Comme l’a fait valoir Waleed Aly dans cet article, qualifier les clients escroqués de « crédules » est utile aux banques : cela transforme le problème en un problème individuel. Et il y a ici un problème plus vaste. Dans un long essai sur les escroqueries, l’écrivaine Hannah Zeavin souligne que les pulsions qui se cachent derrière le fait d’être escroqué crédule « Les liens sociaux que nous partageons sont le désir de dépendre de quelqu’un et le désir de le protéger ». En d’autres termes, nous devons tous faire confiance. La question est de savoir dans quelle mesure accorder notre confiance. Lorsque nous laissons entendre que la victime d’une arnaque le mérite, écrit Zeavin, nous traçons une ligne entre nous et la victime : « avoir un niveau de confiance approprié ; en avoir trop ». En fait, ces lignes ne sont pas aussi nettes que nous l’imaginons – ce que nous ne reconnaissons que lorsque nous devenons la victime.
C’est la même distinction qui se cache derrière le fait de blâmer ceux qui doivent vendre leur maison. Oui, certaines personnes prennent de mauvaises décisions. Mais ce sont surtout les personnes à faibles revenus qui en subissent les conséquences : ce sont elles qui doivent vendre leur maison. Il existe également des preuves montrant que les personnes à faibles revenus sont plus susceptibles d’être victimes de fraude. Zeavin suggère de manière troublante que nous sommes tous crédules parce que nous faisons tous confiance à des systèmes qui ne le méritent pas – mais seuls certains d’entre nous sont pénalisés pour cela.
Il est intéressant de noter que la semaine dernière, le gouvernement a également fait une série d’annonces concernant les entreprises technologiques. La désinformation serait maîtrisée et une limite d’âge serait imposée sur les réseaux sociaux. Tout cela implique que la responsabilité n’incombe pas aux individus – aux parents ou à ceux qui se laissent tromper par les fausses nouvelles – mais aux grandes structures et aux grandes entreprises.

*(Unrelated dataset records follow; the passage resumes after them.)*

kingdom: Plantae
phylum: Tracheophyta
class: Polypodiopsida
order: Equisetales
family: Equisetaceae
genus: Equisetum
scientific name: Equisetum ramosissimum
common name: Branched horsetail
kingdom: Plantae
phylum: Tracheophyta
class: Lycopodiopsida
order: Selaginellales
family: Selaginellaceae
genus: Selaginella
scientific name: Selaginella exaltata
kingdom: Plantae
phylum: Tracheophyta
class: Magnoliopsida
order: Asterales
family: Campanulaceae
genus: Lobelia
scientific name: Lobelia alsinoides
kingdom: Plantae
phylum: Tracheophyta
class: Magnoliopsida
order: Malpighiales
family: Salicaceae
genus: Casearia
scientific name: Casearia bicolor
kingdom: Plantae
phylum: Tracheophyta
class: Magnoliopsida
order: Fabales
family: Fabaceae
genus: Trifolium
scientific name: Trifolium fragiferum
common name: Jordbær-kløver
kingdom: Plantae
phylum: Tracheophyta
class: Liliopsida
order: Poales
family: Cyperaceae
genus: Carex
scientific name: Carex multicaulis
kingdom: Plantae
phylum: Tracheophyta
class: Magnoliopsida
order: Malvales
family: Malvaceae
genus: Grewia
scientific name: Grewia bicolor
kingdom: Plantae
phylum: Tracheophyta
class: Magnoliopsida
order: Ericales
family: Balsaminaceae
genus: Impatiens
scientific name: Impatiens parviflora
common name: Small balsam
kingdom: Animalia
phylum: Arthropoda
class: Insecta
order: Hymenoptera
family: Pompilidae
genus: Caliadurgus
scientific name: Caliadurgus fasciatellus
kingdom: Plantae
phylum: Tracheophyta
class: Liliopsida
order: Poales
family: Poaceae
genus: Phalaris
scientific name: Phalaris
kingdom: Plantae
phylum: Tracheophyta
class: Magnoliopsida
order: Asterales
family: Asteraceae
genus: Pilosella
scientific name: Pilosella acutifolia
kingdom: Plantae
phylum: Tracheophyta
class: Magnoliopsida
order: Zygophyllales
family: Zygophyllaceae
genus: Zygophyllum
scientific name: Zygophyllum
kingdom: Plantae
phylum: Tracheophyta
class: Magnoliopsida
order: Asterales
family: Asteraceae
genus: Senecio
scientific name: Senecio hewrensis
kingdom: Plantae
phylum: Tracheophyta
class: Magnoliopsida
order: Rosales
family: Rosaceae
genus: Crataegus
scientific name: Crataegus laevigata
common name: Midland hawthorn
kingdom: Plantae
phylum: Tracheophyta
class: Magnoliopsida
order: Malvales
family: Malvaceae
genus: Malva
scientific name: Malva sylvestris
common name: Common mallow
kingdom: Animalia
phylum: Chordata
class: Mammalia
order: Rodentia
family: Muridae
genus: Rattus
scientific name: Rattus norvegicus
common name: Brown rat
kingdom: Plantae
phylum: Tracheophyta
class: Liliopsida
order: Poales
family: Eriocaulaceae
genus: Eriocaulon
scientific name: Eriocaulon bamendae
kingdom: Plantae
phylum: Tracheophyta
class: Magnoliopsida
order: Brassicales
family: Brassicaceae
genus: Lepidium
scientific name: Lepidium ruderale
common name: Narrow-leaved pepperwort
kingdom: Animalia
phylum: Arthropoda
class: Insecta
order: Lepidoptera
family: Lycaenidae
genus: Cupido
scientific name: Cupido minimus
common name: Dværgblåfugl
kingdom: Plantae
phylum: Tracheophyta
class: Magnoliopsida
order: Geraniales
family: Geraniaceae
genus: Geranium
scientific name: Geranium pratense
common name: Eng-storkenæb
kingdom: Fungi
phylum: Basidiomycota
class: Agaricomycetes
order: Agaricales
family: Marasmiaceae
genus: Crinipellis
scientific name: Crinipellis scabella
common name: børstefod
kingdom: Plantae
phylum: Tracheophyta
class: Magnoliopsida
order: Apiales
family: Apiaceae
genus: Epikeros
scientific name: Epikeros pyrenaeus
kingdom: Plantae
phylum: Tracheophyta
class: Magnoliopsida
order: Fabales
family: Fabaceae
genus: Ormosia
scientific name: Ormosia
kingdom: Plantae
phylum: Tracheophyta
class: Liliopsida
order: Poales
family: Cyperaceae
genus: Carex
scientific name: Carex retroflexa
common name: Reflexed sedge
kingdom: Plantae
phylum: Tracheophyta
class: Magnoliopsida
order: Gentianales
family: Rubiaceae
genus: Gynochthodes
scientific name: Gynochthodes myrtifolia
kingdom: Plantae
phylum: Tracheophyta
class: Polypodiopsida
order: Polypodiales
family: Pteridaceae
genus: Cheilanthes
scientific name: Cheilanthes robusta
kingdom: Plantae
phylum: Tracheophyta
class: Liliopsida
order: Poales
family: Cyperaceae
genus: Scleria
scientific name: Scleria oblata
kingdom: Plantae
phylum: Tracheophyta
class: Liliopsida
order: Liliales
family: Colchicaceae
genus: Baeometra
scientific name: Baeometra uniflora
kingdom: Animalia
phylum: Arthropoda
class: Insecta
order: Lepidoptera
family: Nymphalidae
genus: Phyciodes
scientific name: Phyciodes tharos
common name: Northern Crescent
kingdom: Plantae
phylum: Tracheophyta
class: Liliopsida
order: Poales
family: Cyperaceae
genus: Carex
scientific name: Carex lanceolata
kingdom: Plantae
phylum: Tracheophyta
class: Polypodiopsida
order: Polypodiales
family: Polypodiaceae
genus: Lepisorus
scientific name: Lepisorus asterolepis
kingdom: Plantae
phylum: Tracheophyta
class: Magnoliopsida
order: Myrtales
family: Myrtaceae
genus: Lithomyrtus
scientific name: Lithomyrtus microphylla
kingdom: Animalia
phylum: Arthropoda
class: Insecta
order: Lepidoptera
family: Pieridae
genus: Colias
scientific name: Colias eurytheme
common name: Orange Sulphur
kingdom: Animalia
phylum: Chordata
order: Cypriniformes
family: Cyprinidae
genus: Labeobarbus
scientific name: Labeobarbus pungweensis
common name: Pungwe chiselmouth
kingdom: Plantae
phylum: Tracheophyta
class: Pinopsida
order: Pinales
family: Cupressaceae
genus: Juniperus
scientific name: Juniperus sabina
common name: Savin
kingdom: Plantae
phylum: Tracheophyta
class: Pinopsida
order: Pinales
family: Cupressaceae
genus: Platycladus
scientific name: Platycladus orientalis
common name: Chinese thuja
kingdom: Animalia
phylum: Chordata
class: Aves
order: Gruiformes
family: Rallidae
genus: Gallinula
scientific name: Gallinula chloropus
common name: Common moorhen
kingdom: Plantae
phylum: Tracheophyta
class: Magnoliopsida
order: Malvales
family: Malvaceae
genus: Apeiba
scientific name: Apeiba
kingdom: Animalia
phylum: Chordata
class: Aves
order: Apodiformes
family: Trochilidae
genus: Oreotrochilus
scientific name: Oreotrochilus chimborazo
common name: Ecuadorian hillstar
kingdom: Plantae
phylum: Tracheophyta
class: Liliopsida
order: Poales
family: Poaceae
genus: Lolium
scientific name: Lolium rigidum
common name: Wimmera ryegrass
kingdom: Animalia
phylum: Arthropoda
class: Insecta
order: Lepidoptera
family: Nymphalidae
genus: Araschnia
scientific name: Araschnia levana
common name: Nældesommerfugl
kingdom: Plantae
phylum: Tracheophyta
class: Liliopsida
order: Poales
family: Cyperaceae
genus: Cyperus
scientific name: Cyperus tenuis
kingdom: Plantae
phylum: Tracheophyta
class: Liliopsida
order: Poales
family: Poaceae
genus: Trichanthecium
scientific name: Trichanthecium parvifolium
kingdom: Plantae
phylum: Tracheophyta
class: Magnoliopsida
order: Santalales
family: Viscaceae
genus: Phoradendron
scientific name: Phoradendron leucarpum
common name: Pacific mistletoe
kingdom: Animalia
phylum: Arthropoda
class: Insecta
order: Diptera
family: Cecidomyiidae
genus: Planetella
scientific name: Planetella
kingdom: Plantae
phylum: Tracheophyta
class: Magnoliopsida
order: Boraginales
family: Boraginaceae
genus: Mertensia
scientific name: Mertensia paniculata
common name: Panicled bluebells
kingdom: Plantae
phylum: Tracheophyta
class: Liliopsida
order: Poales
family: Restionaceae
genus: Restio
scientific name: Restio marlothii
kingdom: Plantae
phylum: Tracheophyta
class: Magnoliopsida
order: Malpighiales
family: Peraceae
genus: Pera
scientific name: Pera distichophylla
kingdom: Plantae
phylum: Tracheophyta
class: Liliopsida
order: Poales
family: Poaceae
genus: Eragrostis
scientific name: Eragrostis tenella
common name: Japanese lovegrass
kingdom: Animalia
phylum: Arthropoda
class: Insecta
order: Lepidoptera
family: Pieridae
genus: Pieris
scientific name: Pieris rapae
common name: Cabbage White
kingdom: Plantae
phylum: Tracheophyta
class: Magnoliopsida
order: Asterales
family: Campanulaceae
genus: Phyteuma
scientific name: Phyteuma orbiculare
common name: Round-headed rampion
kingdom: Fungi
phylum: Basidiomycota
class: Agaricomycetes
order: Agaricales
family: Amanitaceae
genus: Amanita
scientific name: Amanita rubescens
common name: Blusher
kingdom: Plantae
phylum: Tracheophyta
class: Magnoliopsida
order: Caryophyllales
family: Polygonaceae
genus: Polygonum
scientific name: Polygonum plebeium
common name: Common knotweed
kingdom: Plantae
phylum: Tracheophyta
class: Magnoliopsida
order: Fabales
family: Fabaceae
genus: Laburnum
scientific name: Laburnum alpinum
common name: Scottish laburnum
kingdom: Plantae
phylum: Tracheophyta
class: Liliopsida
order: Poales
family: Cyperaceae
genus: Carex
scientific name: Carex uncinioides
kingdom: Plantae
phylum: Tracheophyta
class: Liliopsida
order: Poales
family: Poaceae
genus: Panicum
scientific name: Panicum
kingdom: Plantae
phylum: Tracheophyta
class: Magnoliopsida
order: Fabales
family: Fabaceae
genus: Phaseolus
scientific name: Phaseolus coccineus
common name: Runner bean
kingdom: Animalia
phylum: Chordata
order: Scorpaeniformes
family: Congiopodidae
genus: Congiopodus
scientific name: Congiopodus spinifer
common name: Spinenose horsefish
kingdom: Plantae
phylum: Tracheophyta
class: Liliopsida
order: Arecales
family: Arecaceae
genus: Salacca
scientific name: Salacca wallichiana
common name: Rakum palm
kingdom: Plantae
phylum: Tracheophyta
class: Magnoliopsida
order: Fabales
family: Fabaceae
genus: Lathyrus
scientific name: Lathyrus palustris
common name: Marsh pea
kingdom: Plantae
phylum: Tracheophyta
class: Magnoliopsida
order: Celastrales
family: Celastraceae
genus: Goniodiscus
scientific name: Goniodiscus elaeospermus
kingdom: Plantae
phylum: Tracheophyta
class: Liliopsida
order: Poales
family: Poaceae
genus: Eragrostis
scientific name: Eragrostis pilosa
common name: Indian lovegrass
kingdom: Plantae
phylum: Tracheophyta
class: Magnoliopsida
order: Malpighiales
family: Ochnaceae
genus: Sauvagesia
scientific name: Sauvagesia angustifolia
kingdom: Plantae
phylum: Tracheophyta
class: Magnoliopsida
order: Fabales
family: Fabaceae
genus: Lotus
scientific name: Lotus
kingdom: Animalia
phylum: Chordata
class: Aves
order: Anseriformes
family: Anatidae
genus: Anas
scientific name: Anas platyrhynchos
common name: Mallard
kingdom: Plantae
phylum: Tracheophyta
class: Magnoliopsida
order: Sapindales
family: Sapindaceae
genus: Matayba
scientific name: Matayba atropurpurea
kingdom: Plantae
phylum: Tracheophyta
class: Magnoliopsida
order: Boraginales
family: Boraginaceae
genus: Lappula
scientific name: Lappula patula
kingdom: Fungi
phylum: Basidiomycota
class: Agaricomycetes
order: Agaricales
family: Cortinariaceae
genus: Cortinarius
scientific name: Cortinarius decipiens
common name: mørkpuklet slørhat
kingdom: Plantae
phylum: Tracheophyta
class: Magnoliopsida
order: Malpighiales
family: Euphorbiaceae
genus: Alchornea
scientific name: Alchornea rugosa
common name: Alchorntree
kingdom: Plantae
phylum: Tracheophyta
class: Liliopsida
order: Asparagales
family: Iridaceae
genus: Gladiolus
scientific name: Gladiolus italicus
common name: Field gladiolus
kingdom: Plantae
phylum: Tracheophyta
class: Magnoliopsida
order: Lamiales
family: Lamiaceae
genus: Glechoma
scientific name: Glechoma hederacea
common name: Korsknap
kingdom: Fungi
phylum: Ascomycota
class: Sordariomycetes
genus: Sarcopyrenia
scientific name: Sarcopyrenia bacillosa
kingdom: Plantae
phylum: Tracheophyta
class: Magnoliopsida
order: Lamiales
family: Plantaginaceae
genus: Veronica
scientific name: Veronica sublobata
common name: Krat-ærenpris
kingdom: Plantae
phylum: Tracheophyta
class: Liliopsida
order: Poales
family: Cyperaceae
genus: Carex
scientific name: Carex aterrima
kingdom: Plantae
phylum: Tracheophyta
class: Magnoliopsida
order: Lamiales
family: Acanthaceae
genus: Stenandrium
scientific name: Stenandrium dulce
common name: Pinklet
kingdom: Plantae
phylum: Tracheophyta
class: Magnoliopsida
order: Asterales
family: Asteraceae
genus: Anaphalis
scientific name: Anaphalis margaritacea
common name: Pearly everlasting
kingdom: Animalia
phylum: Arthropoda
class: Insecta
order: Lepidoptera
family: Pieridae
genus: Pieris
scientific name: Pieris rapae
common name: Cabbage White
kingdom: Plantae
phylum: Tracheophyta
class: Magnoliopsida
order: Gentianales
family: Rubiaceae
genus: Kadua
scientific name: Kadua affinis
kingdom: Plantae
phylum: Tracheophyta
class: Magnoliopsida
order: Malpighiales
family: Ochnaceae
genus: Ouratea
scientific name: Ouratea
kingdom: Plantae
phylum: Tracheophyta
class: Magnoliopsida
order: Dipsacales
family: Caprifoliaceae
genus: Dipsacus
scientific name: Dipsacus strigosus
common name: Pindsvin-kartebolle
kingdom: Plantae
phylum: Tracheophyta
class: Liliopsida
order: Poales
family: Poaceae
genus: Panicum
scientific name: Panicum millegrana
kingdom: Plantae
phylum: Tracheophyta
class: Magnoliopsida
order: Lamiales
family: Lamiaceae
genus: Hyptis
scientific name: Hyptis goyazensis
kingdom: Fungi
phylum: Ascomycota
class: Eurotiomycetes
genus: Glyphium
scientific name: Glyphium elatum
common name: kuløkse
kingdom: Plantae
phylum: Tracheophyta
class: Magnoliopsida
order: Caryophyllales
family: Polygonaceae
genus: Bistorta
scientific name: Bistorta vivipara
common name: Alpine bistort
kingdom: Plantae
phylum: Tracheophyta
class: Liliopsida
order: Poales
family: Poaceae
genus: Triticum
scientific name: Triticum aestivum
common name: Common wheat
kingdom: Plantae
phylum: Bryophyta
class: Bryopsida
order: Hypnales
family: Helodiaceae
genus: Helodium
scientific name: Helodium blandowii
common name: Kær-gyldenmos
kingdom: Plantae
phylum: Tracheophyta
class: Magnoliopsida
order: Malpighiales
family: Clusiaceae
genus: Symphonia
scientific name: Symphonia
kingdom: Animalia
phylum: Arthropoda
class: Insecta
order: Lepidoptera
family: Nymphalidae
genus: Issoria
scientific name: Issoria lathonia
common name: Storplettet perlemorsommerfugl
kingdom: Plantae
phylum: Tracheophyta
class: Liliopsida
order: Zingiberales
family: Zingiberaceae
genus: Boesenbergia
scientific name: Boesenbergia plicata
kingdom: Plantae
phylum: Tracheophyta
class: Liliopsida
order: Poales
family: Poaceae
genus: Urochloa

Certains se demandent si de telles lois auront vraiment un impact. Le gouvernement pense-t-il vraiment pouvoir freiner un Internet irresponsable ? La ministre des Communications, Michelle Rowland, a peut-être suggéré que la limite d’âge « donnerait une certaine valeur normative aux parents… qui se demandent ce qui est approprié pour leurs propres enfants ».
En d’autres termes, le gouvernement n’agissait pas tant que ça, mais essayait de donner une image précise du monde et de la façon d’y agir : « Ne soyez pas si confiants. Vous devez faire attention à cela. » Ce qui correspond plus ou moins à son message sur les escroqueries : « Ne soyez pas si confiants. Nous pouvons faire un peu, mais vous devez rester vigilants. » Et d’une certaine manière, c’est aussi le message récent de la RBA : « Nous ne sommes pas des experts infaillibles. Nous ferons preuve de prudence, et vous devriez faire de même. »
Il est difficile de savoir quoi penser de tout cela. Les personnes au pouvoir sont-elles en train de baisser les bras ? À l’heure où la confiance dans les institutions, les experts et nos concitoyens est si faible, est-il utile de nous dire de faire encore moins confiance ?
Peut-être que oui. Si nous tâtonnons pour parvenir à une nouvelle version de la société, les banquiers centraux ont raison, au moins sur ce point : il faudra faire preuve d’humilité, en admettant que ce que nous avons construit ne fonctionne plus. La grande difficulté est que, pour construire quelque chose de nouveau, nous devrons réapprendre à nous faire confiance. Cela prendra probablement du temps.
Sean Kelly est un chroniqueur régulier et un ancien conseiller de Julia Gillard et Kevin Rudd.